** START Source **
Talk a little bit about the costumes. Both Tron: Legacy and Oblivion have really unique costumes. Talk a little bit about collaborating to come up with that look, and again to come up with stuff we have not seen before.
Kosinski: Right, well the look of Jack Harper’s costume had to fit the world he was living in; the bubble ship, the sky tower, all had to feel like one consistent aesthetic. I wanted it to feel like everything is connected. It has to feel consistent the technology, the palate and the materials. Jack’s suit, you know, we haven’t seen our science fiction hero in a white suit before I don’t think, that’s a unique look. So that certainly was one of the aesthetic challenges that you have to push through an industry that’s used to having heroes in black. Pick any movie all these palates look the same, so having to switch that on its head was one of the early challenges of pushing this aesthetic through, but that’s what makes something look different you’ve got to change the perception around it a little bit. I worked as hard on the design of the costumes as everything else and had a great costume designer to collaborate with on this movie in Marlene Stewart.
** END Source **
** START Collected data **
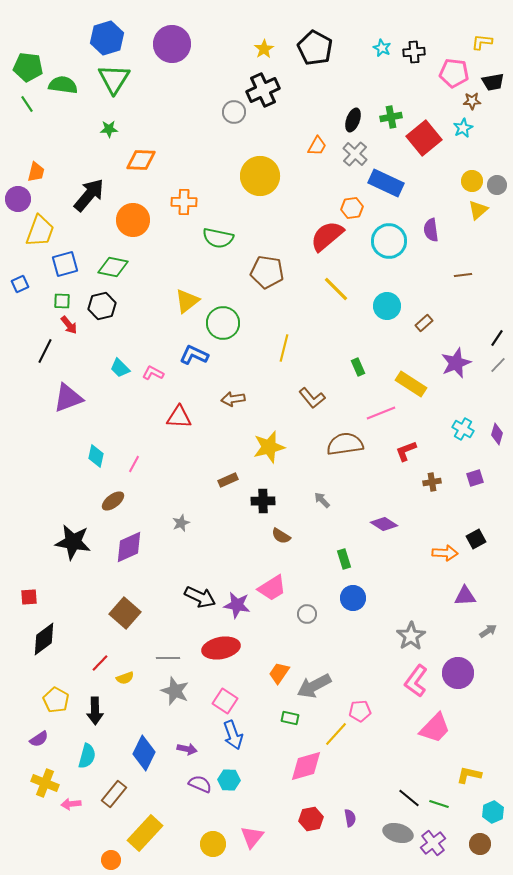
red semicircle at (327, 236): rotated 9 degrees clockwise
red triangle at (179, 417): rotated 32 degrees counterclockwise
** END Collected data **
In the interview about costume design, copy the passage that begins with "Talk a little bit about the" and ends after "not seen before.". The material comes from a separate source.

Talk a little bit about the costumes. Both Tron: Legacy and Oblivion have really unique costumes. Talk a little bit about collaborating to come up with that look, and again to come up with stuff we have not seen before.